Some of this is unavoidable: Homicide statistics do not lie, and to minimize the reality of crime is to lend false security. But perspective is needed. In large areas of Baltimore, including the Highlandtown of Haussner's, it is still comfortable to walk about.
Just a few blocks from Haussner's, for example, is the venerable Patterson Park, filled on spring and summer evenings with ballplayers and bicycle riders and children playing tag and Frisbee-throwers and strolling sweethearts and those who merely sit on lawn chairs and watch the glad proceedings.
So Francie George got an idea: The city needs a new slogan.
Naive? Maybe not.
Remember a mayor named William Donald Schaefer? He took over this city two decades ago, when it had utterly run out of life, and conned everybody into thinking we were still kicking.
"Baltimore is best," he sloganeered. At first, people laughed at him. But he kept saying it, and building awards programs around and painting it on benches and so forth, and after a while a few people started going along with it, until it began building on itself, like a wave that kept going.
The lie became the father to a brief truth, which we are now losing once again.

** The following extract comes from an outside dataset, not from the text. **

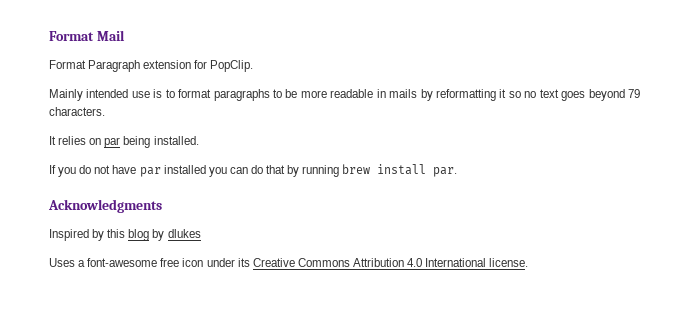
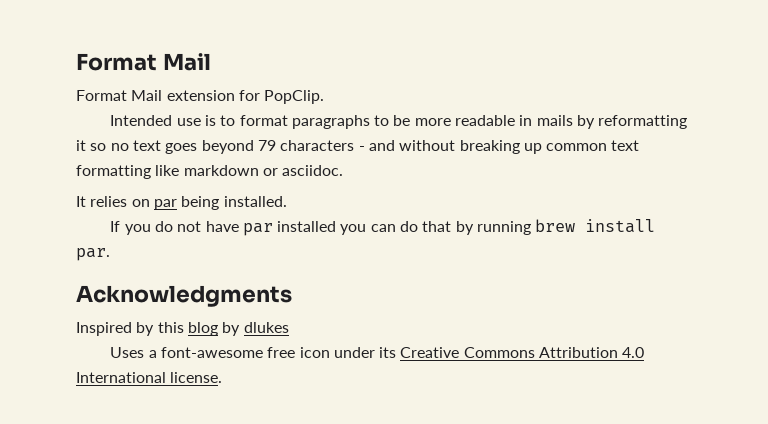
[88,60,141,72] Paragraph -> [131,90,163,101] Mail
[49,89,129,101] Mainly intended -> [110,115,173,126] Intended
[49,107,105,116] characters. -> [280,140,640,154] [76,165,344,179] characters - and without breaking up common text formatting like markdown or asciidoc.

So Francie George thinks a new slogan would help, and she happens to have it sitting in the front lobby of her restaurant:
"We're Glad You're Here."
It happens to be the motto of the National Restaurant Association, but that organization's executive director, William Fisher, says he'd be thrilled to see a city like Baltimore adopt it as its own motto.
"What's nice," Francie George says, "is how it speaks to people who still live in the city and haven't made the move to suburbia, and it also welcomes tourists."
So she's lined up a meeting with Mayor Schmoke, whose own slogan -- The City That Reads -- is well-intended but narrowly focused.
The mayor knows about luring people to his city. Last week, he issued an edict that all new employees hired by the city would have to become city residents within a year. The order had a feel of sadness about it -- as though, having failed to seduce people into Baltimore by our natural charms, we now must bully them into coming.
Francie George thinks the city's still full of charms, which not only the mayor but some police, and some cabbies and some Inner Harbor people are overlooking.
It's not just a slogan she's offering, but a state of mind: If we don't talk kindly about ourselves, who will?